Tori then targets Big T’s ally Amber M, expecting that the “strong” will stick together and vote a rookie girl into elimination. As Tori tries her hardest to antagonize the new rookies as much as possible, the show doesn’t try to hide the outcome at all, with roughly a third of the house getting confessionals just to say that they don’t like Tori.
This leaves Aneesa, Tori, and Fessy as the only three to follow Tori’s plan as they vote in Amber M & Meechie, while the rest of the house almost unanimously decides to vote in Aneesa & Leroy, with a few people choosing to throw their votes.
Untitled Eighth Film
At the Crater, Big T decides to finish her plan and nominate Devin and Tori to face Aneesa and Leroy at elimination. TJ then announces the second woman’s elimination round, as everybody was expecting, meaning that Tori and Aneesa will face each other in “Asset Destruction.”
In the most Survivor-y challenge to date, each person needs to pull a large crate full of volleyballs through the sand and then throw the volleyballs at a grid of 5×5 tiles. Of the 25 tiles, 13 of them are breakable. The first person to break all 13 tiles wins a Golden Skull, and the loser will be eliminated.
Aneesa is first to pull her crate to the finish as Tori struggles to tip hers, leading to Aneesa being able to knock-out 10 tiles before Tori can even knock-out one. While Tori manages to catch up to 11 tiles, Aneesa eventually smashes her 13th and earns a Golden Skull and her tenth all-time elimination win.
Afterward, Aneesa chooses to ditch her partner Leroy for her initial partner Fessy, which leaves Kaycee to re-partner with Leroy and making Devin the Rogue Agent for the next episode.

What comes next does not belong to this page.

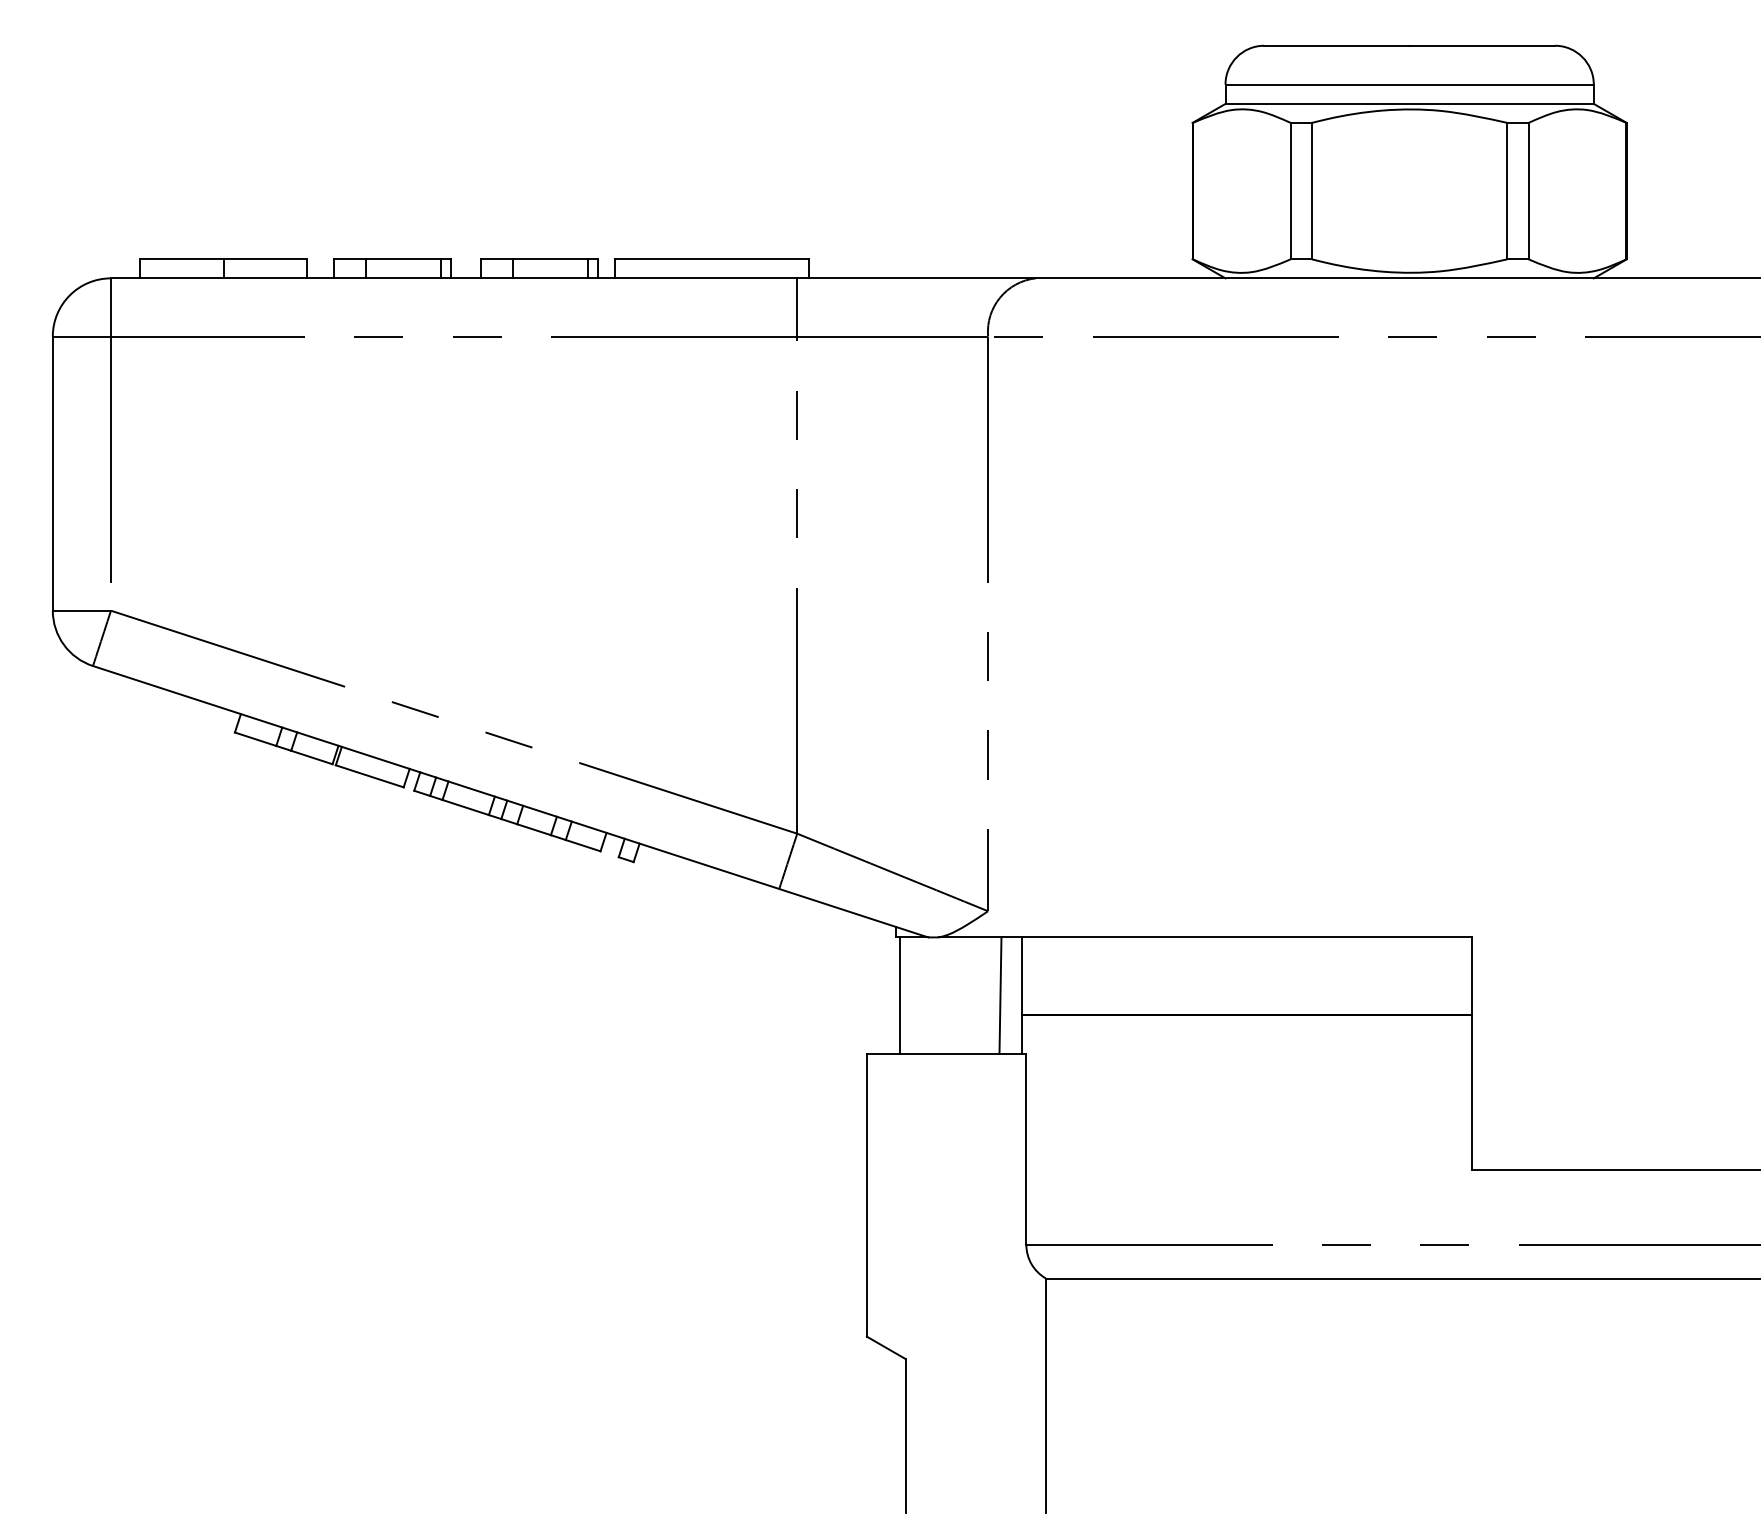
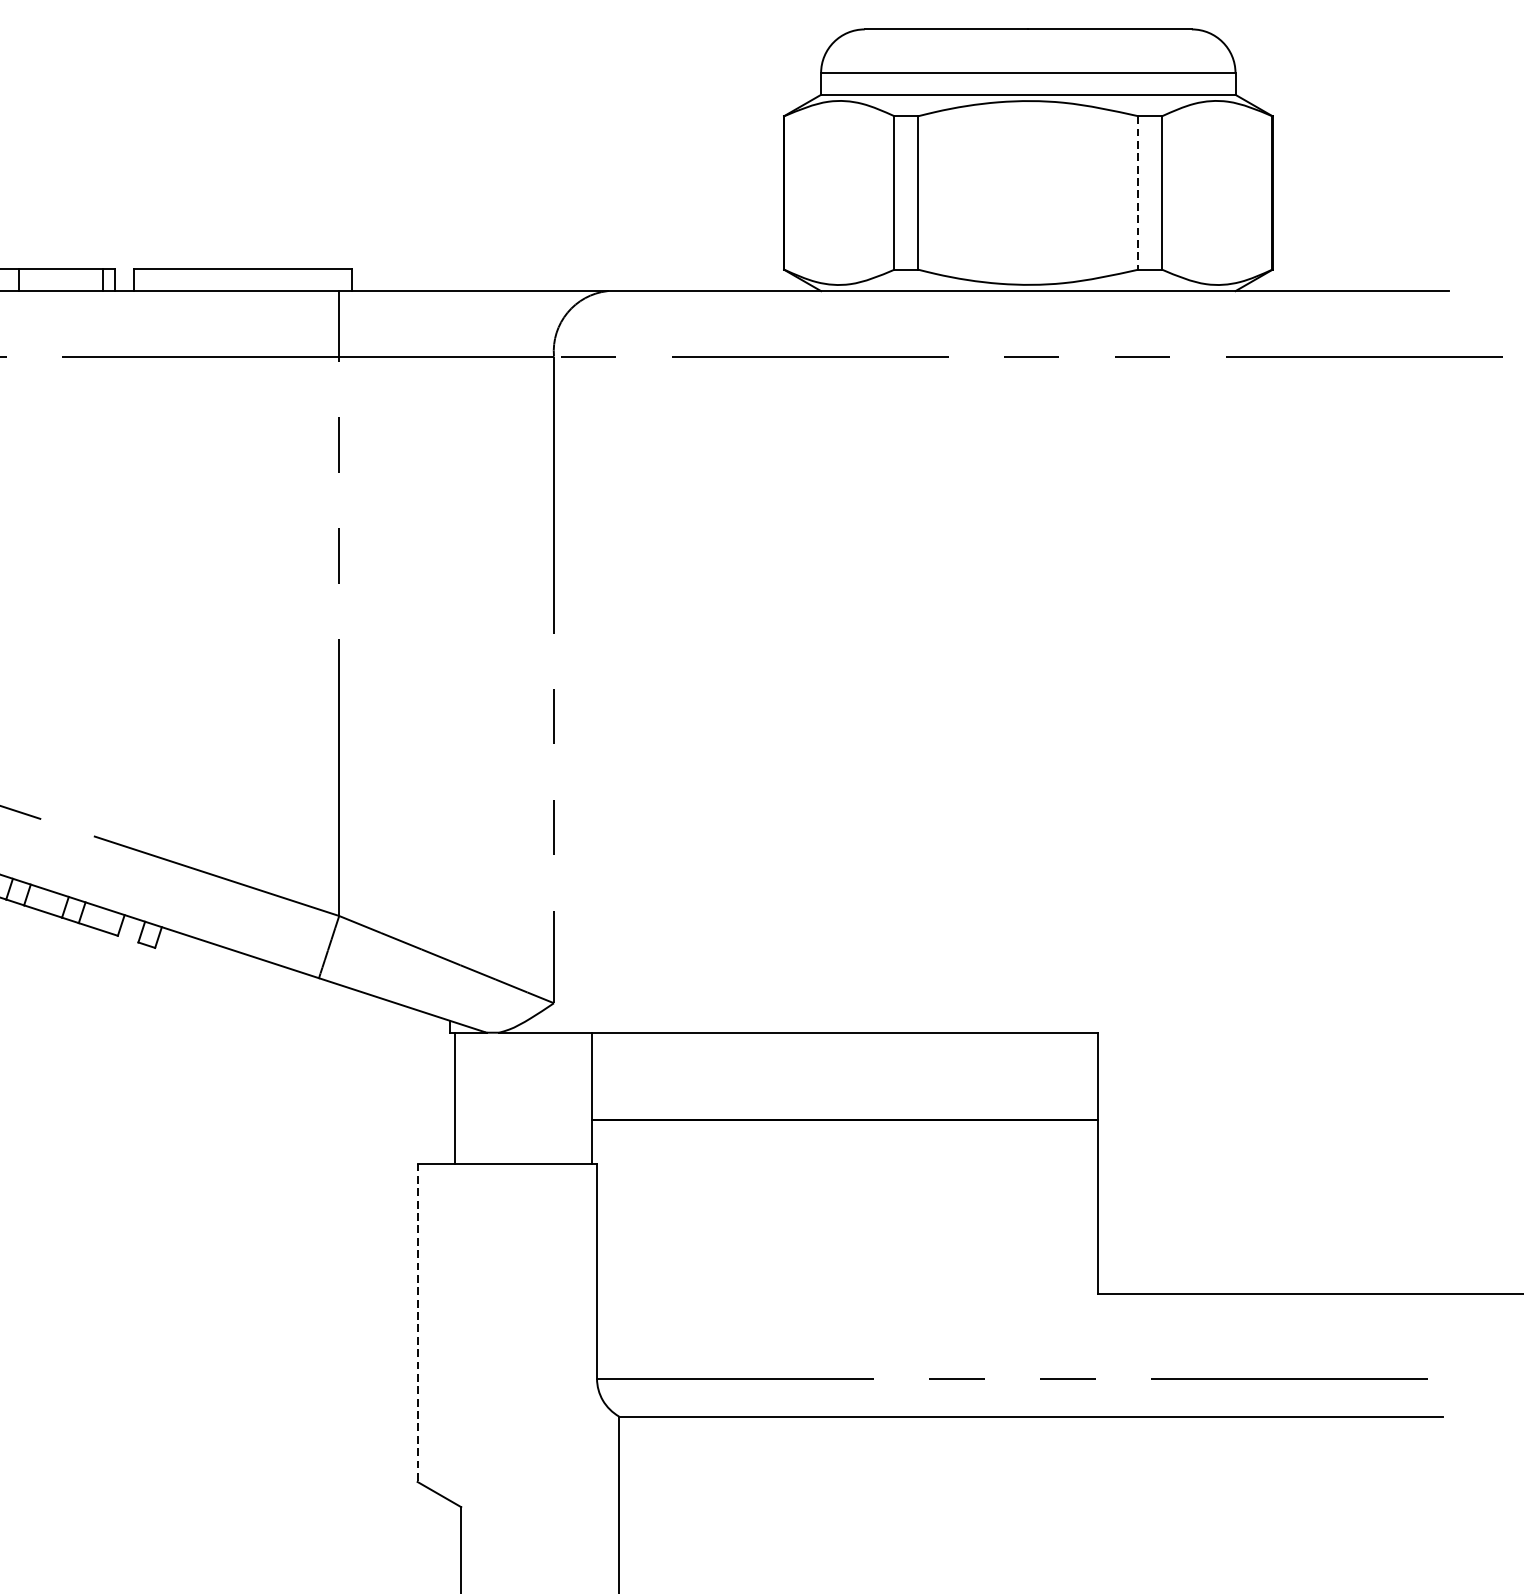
line: (1507, 191) -> (1138, 193), solid -> dashed
line: (1000, 995) -> (567, 1098), removed
line: (866, 1195) -> (417, 1323), solid -> dashed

This seems like an awful move for Aneesa, as while Aneesa and Fessy both have Golden Skulls, they are still the two outsiders of the house, and they could be an easy consensus vote.
Big T then celebrates everything going as planned, as Devin enjoys the immunity that being “Rogue” gives him. In her final words, Tori accuses production of using heavier balls in her crate than Aneesa’s and says that she’s happy to go home to her fiancé Jordan, which for people following the drama of Tori and Jordan’s breakup, know that not to be true.
While this was a satisfactory boot for the season’s villain of Tori, and Big T continues to be a joy to have on-screen, this episode felt relatively tensionless. There never seemed to be any believable opposition to Big T’s plan, and both challenges were relatively one-sided. However, as a whole, this season continues to deliver, and I really hope that this momentum keeps up and the strong cast continues to shine.